The method is generic – it works for earnings, but also for opinions, consumption, or anything where you want to understand heterogeneous responses to aggregate shocks.
How do you hope your teaching and interaction with students at CERGE-EI will reflect your research interests?
The main goal is to empower students to carry out empirical research themselves – to answer questions that interest them.
My Applied Macroeconomics course covers both theory and empirical methods. We work through the models – how to think about labor markets, fiscal policy, aggregate dynamics -and then the tools to take those models to the data: time series econometrics, VAR models, bootstrapping. The two sides are integrated. You need the theory to know what questions make sense and what identification assumptions are plausible; you need the empirical tools to actually test them.
The methods I teach are the methods I use in my own research, so I can show students how these tools get applied in practice – what works, what’s tricky, where you have to make judgment calls. By the end, they should be able to take a question, find the right data, and work through the analysis themselves.
What research question or project are you most eager to pursue in the next few years?

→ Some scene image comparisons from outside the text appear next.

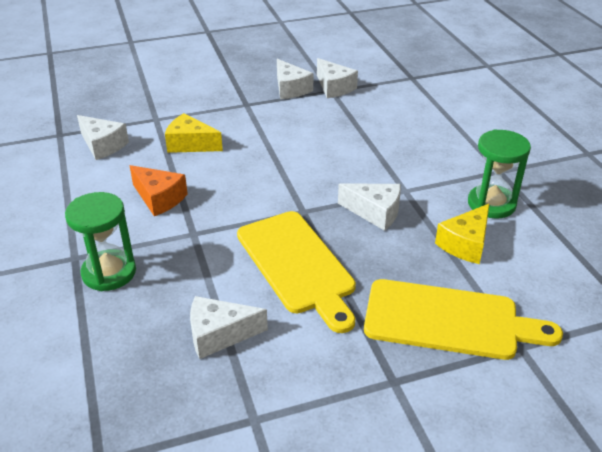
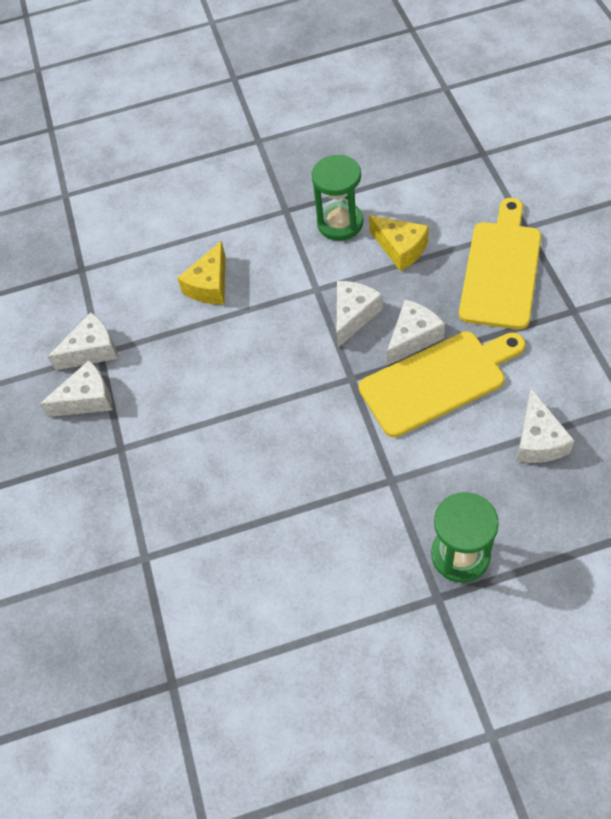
camera: 80 degrees left, 20 degrees up
white cheese [77,115,129,160] -> white cheese moved to [387,299,445,366]
orange cheese [129,165,188,216] -> none
yellow cheese [165,113,223,153] -> yellow cheese moved to [177,241,226,304]

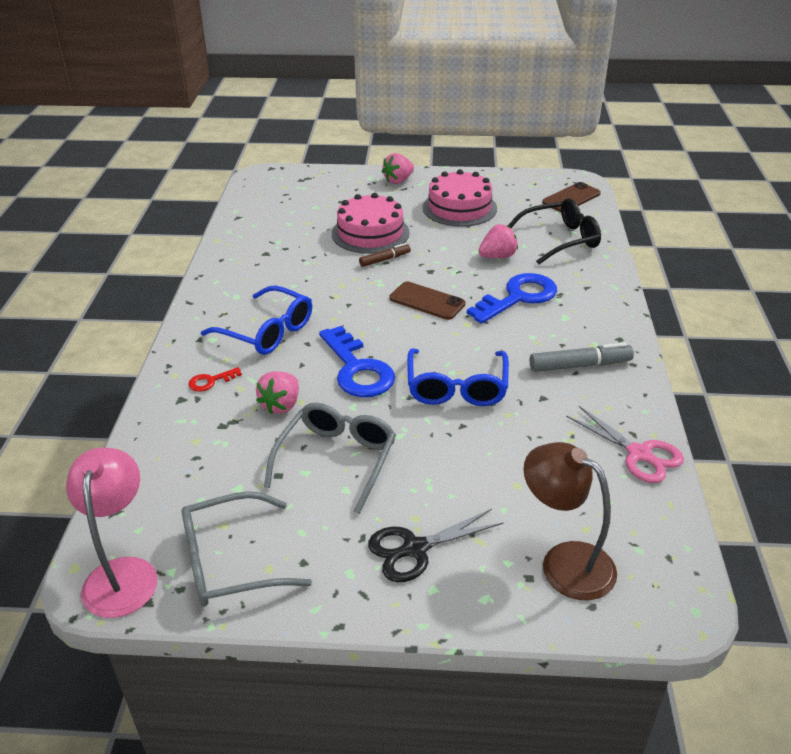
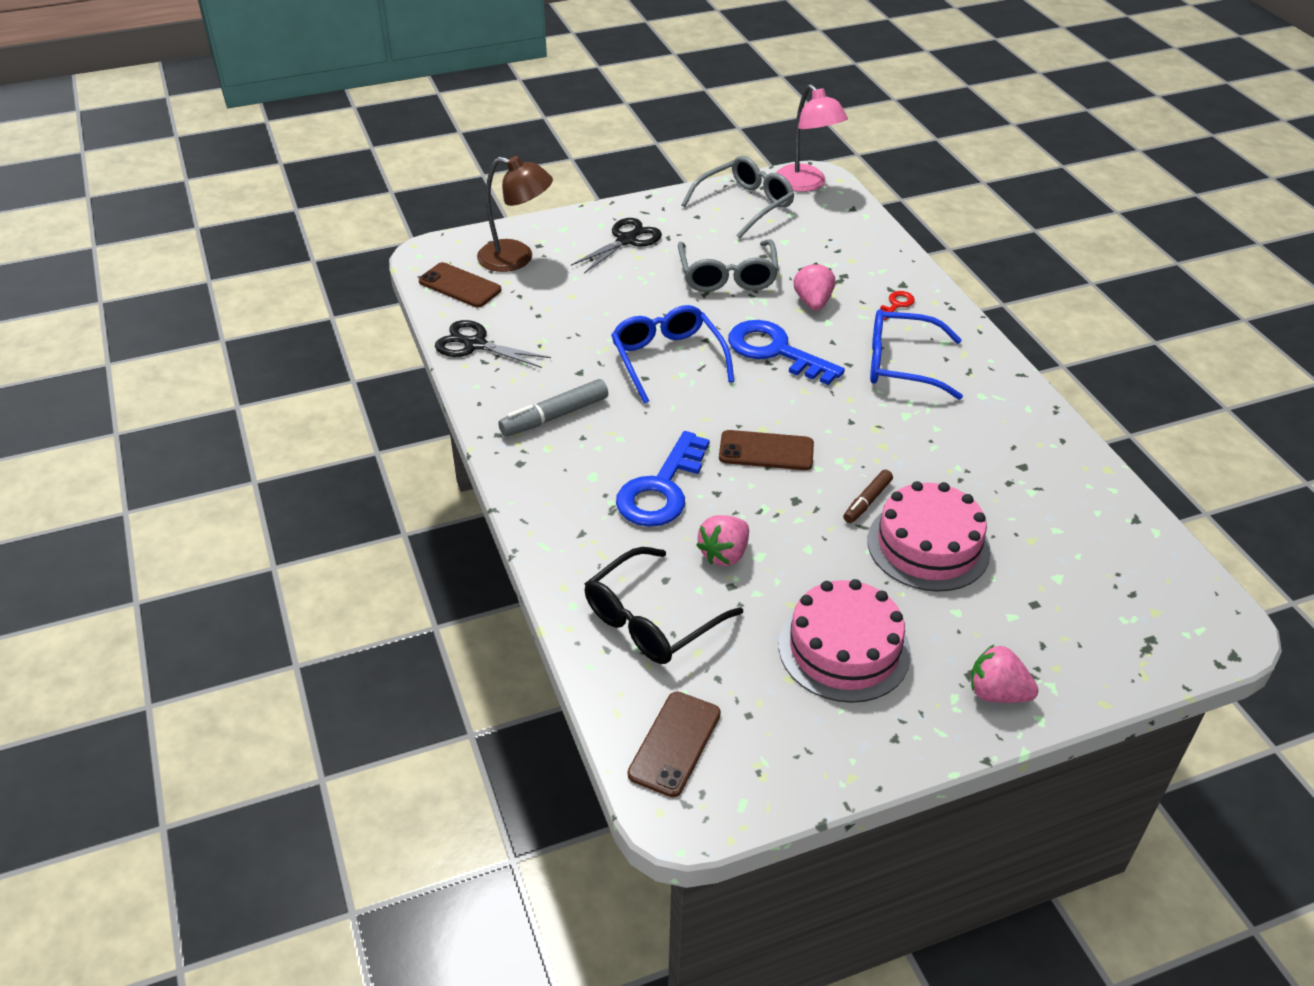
camera: 155 degrees right, 5 degrees up
pink strawberry [382,153,414,184] -> pink strawberry turned 90 degrees counterclockwise [971,645,1039,703]
pink scissors [566,406,684,483] -> black scissors [435,320,551,368]
none -> brown phone [419,262,501,307]

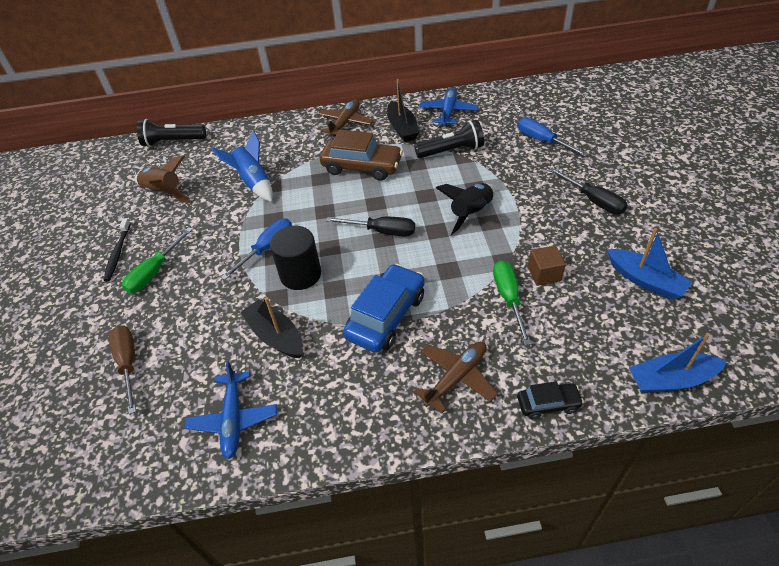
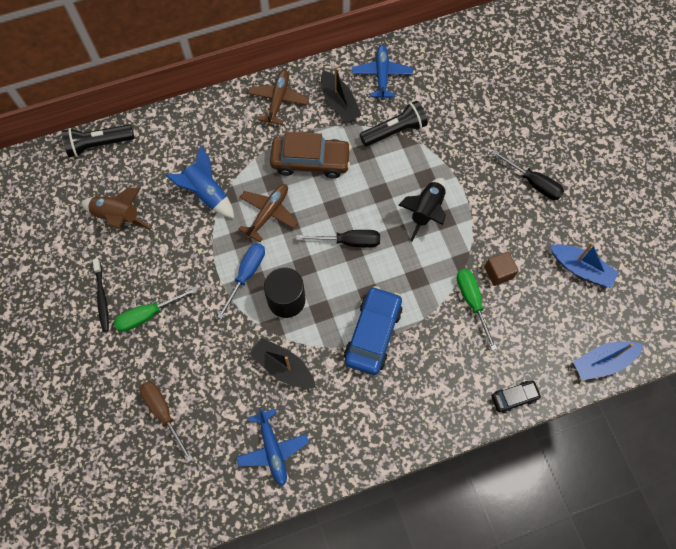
camera: 15 degrees left, 20 degrees up
green screwdriver [122,227,193,293] -> green screwdriver turned 45 degrees clockwise [114,286,198,332]
brown plane [414,342,498,414] -> brown plane moved to [238,184,298,242]
blue screwdriver [518,118,588,157] -> none

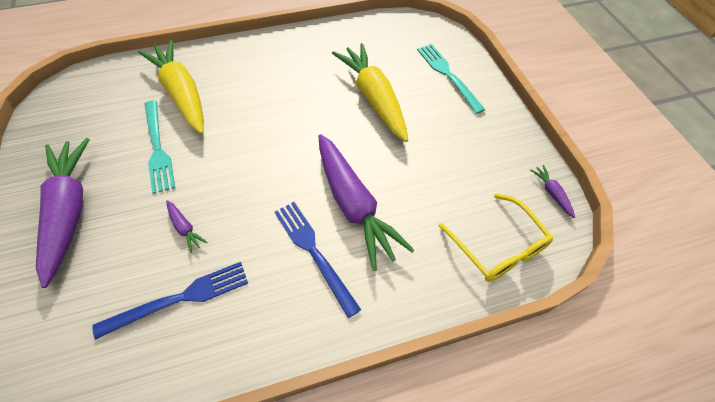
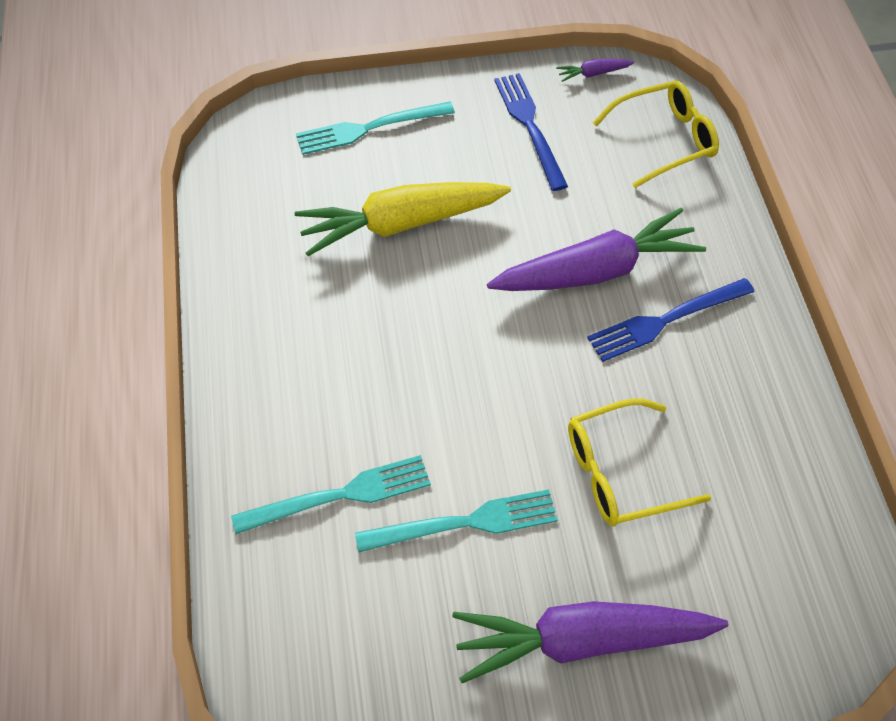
camera: 80 degrees left, 0 degrees up
blue fork [92,262,248,340] -> blue fork moved to [494,73,568,191]
yellow carrot [138,40,204,134] -> turquoise fork [231,455,431,534]
purple carrot [166,200,207,253] -> yellow glasses [568,399,711,526]

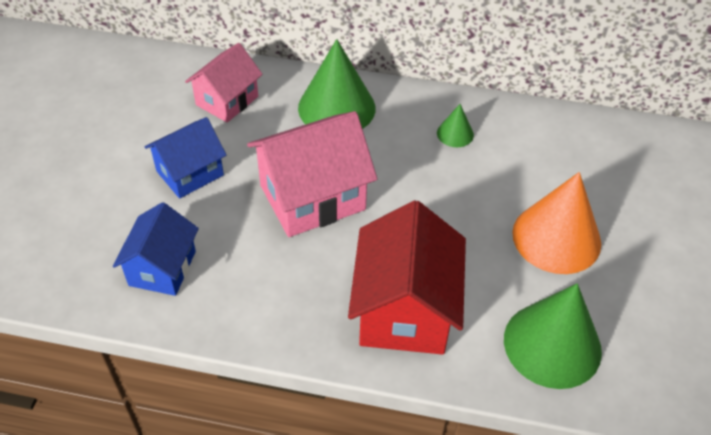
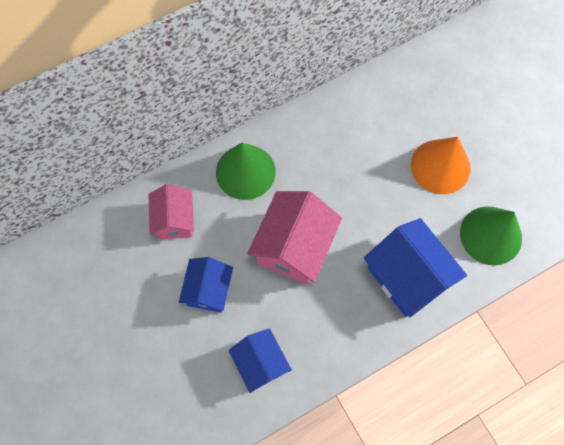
camera: 40 degrees left, 20 degrees up
red house [348,200,466,355] -> blue house [364,218,467,317]
green cone [437,104,474,147] -> none

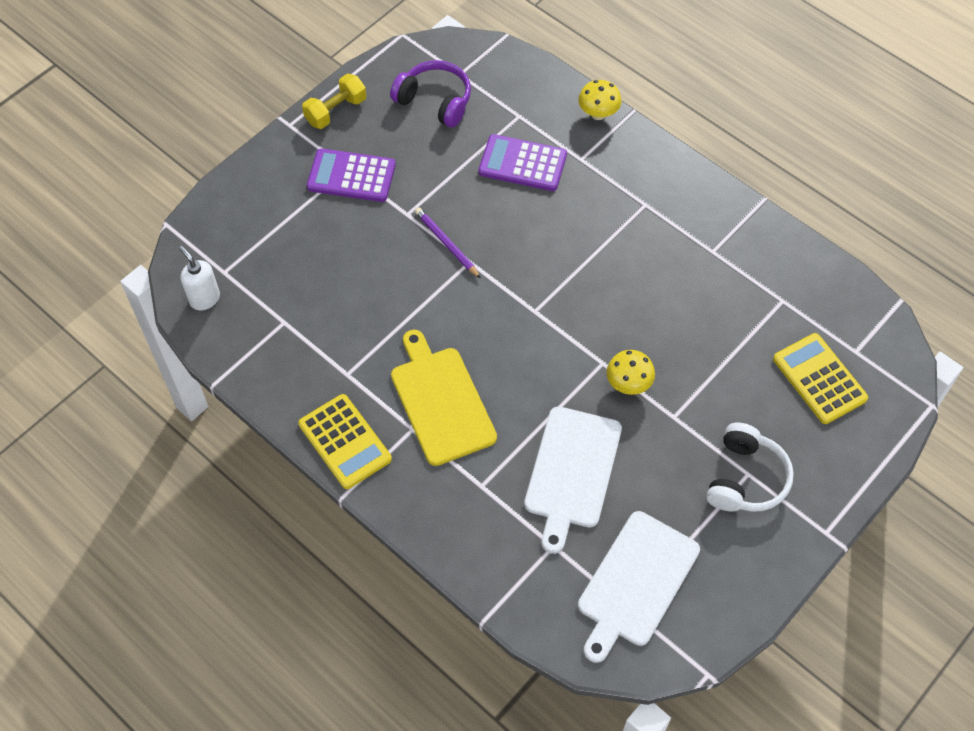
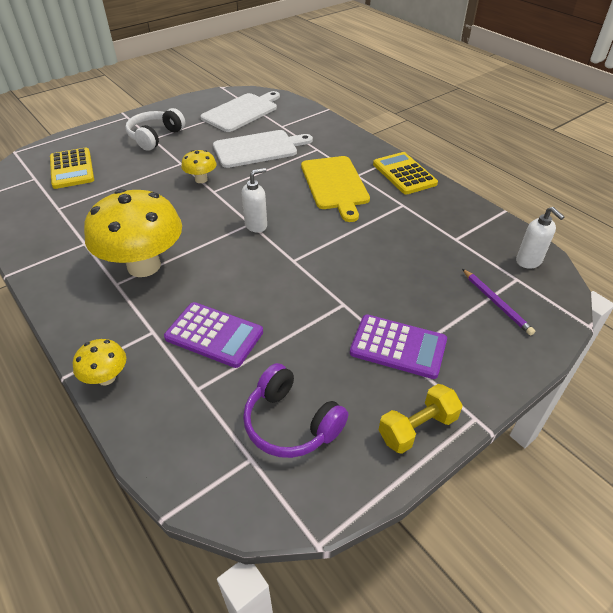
camera: 170 degrees left, 15 degrees down
purple pencil [415,207,481,279] -> purple pencil moved to [462,269,535,335]
white cutting board [524,406,622,554] -> white cutting board turned 45 degrees clockwise [213,130,313,168]
none -> yellow mushroom [84,189,182,277]
none -> white soap dispenser [242,168,267,233]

I want to keep developing the csuVAR framework and turn it into a tool that other researchers actually use. Right now it’s still our project – but the method is generic, it can be applied to all sorts of questions about how distributions respond to aggregate shocks and who are the individuals, households, firms, banks etc. who are mostly affected by these shocks. Central banks would be natural users – they sit on a lot of micro data and increasingly care about distributional effects of policy. If people start picking it up for their own work, that would mean we built something useful. That’s the goal.

Outside of your academic work, do you have any interests or hobbies that help you recharge and possibly feed into your work in unexpected ways?
Quite a few. I row, I cook, I like being in nature. I try to maintain my social circle, which takes some effort when you move to a new city. I enjoy the contrast between Prague and getting out to the countryside. I think having a life outside work is important – research can consume all your time if you let it.
If you weren’t doing economic research, what do you imagine you’d be doing?
I have a few fantasies. Writing a book about how professors are depicted in film and literature – there’s something interesting about how that figure gets portrayed. Or running a small bar where I get to decide about the music and who’s allowed in. Or working as a forester, out in the woods.
But honestly, as a kid my dream job was to become a professor. Understanding how things work always fascinated me. So I’m not sure I have a real answer – I ended up doing what I wanted to do.
It’s refreshing to read about how Ettmeier’s research tackles economic policy from the ground up. Looking beyond averages is crucial, especially in times of economic uncertainty when different regions and households are impacted in vastly different ways.